(Transcribed page contents)

■ ■ ■ ■ ■ ■ ■

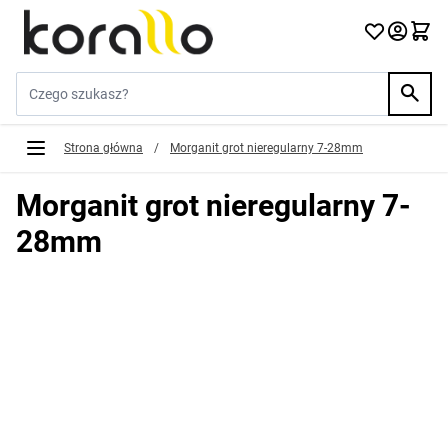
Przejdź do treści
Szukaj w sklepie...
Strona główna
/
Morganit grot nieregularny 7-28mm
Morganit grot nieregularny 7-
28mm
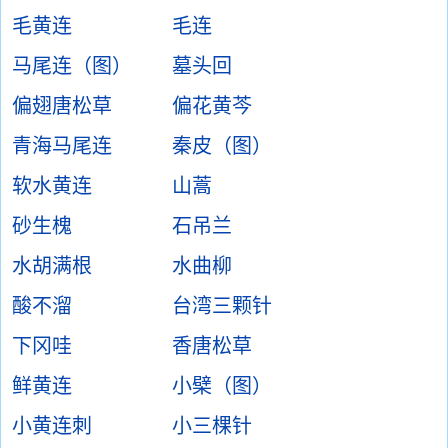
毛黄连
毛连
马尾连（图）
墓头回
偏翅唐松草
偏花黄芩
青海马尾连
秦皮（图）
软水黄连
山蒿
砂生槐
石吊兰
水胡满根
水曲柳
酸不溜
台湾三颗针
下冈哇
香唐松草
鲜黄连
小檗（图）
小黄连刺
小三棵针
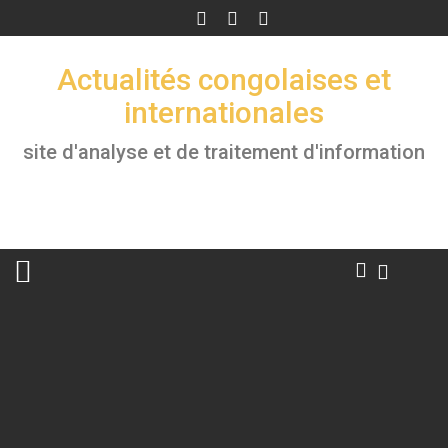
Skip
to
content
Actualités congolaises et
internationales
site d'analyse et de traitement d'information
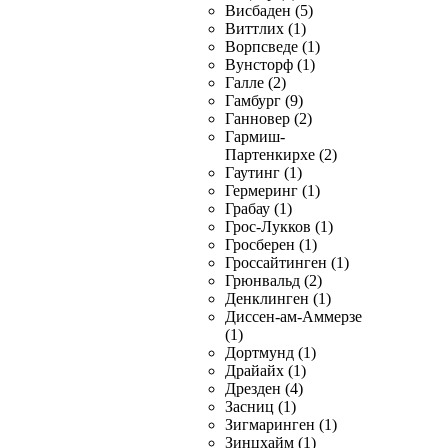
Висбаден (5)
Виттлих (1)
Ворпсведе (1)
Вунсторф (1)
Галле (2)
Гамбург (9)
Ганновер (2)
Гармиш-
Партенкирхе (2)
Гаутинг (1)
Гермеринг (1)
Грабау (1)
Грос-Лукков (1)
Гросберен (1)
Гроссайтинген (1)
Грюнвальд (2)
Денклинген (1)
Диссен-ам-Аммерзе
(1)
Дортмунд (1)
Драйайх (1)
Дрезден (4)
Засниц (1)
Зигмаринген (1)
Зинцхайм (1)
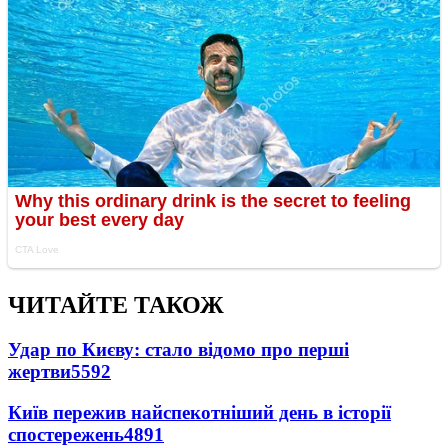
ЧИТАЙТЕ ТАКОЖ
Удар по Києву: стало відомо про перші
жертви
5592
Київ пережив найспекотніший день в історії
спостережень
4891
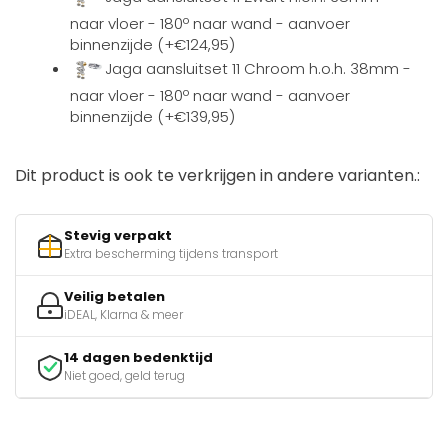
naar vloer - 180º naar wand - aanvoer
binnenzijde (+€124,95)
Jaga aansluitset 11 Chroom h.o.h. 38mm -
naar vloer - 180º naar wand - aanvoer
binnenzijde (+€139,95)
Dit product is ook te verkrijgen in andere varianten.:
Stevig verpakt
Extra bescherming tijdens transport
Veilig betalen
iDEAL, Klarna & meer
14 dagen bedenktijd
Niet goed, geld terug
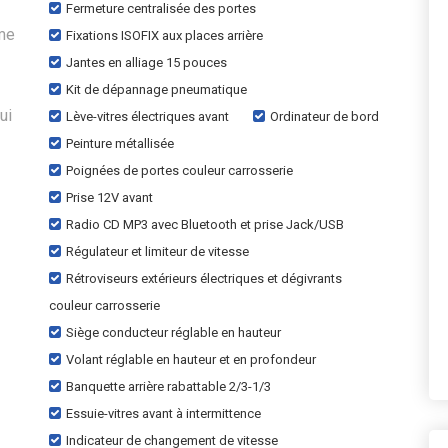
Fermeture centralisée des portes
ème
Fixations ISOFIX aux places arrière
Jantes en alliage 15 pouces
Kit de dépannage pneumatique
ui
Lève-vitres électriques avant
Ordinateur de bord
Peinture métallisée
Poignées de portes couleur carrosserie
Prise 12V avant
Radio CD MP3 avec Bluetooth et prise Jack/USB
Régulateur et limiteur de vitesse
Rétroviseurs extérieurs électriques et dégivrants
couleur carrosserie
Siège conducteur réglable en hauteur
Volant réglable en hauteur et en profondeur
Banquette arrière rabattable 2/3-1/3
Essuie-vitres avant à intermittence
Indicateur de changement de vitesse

■ ■ ■ ■ ■ ■ ■

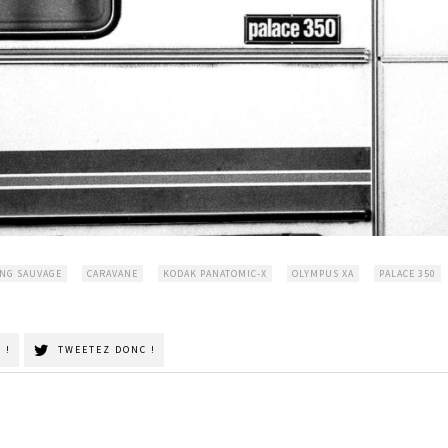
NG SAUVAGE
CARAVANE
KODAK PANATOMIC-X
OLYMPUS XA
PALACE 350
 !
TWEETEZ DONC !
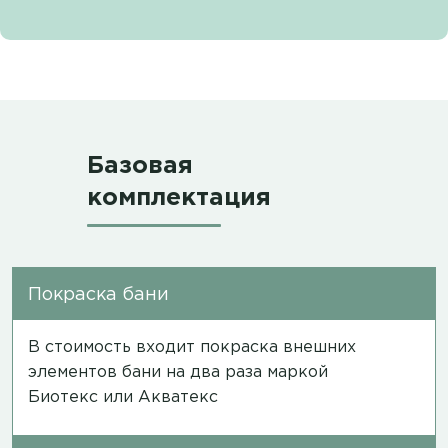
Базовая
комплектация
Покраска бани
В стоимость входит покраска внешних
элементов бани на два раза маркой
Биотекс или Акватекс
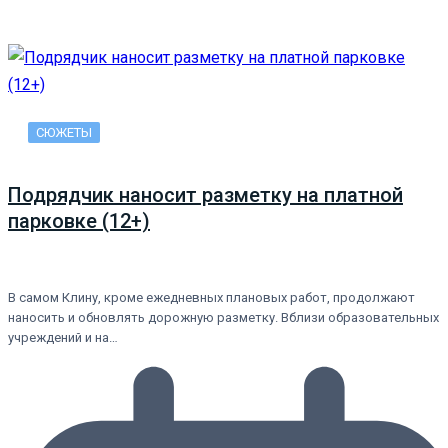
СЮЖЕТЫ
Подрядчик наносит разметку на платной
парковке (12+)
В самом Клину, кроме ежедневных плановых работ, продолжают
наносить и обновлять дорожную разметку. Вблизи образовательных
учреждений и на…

■ ■ ■ ■ ■ ■ ■

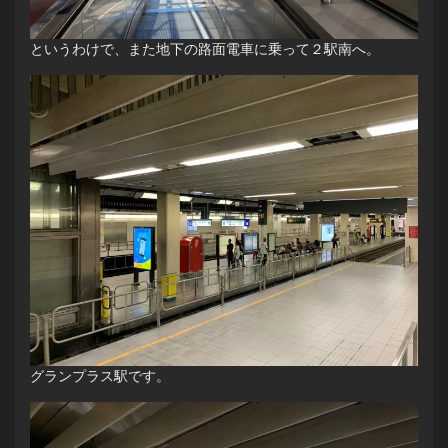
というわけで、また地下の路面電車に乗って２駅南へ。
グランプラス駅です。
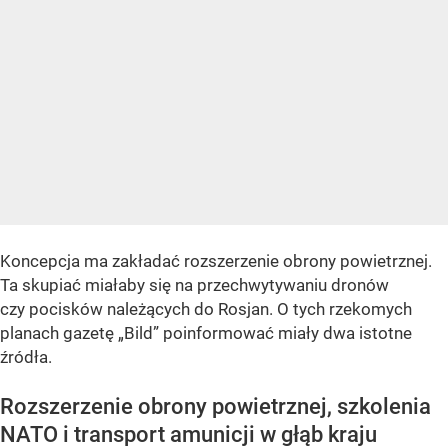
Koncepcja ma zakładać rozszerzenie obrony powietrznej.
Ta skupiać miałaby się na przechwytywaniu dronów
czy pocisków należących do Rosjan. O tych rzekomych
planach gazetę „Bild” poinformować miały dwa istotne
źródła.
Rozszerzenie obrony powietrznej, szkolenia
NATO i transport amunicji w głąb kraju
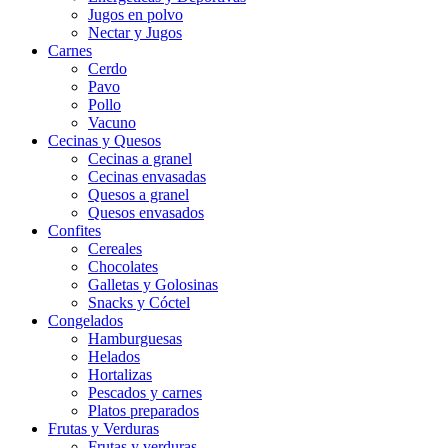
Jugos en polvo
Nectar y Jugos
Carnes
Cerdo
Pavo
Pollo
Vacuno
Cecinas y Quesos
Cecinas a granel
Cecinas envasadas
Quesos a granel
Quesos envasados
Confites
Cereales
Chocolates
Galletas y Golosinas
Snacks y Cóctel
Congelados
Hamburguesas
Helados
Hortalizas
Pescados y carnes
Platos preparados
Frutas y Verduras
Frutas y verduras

■ ■ ■ ■ ■ ■ ■

| Directions for this task |
When the entries above show the word "binnenzijde" in a line, copy that line out.

| Written reply |
binnenzijde (+€124,95)
binnenzijde (+€139,95)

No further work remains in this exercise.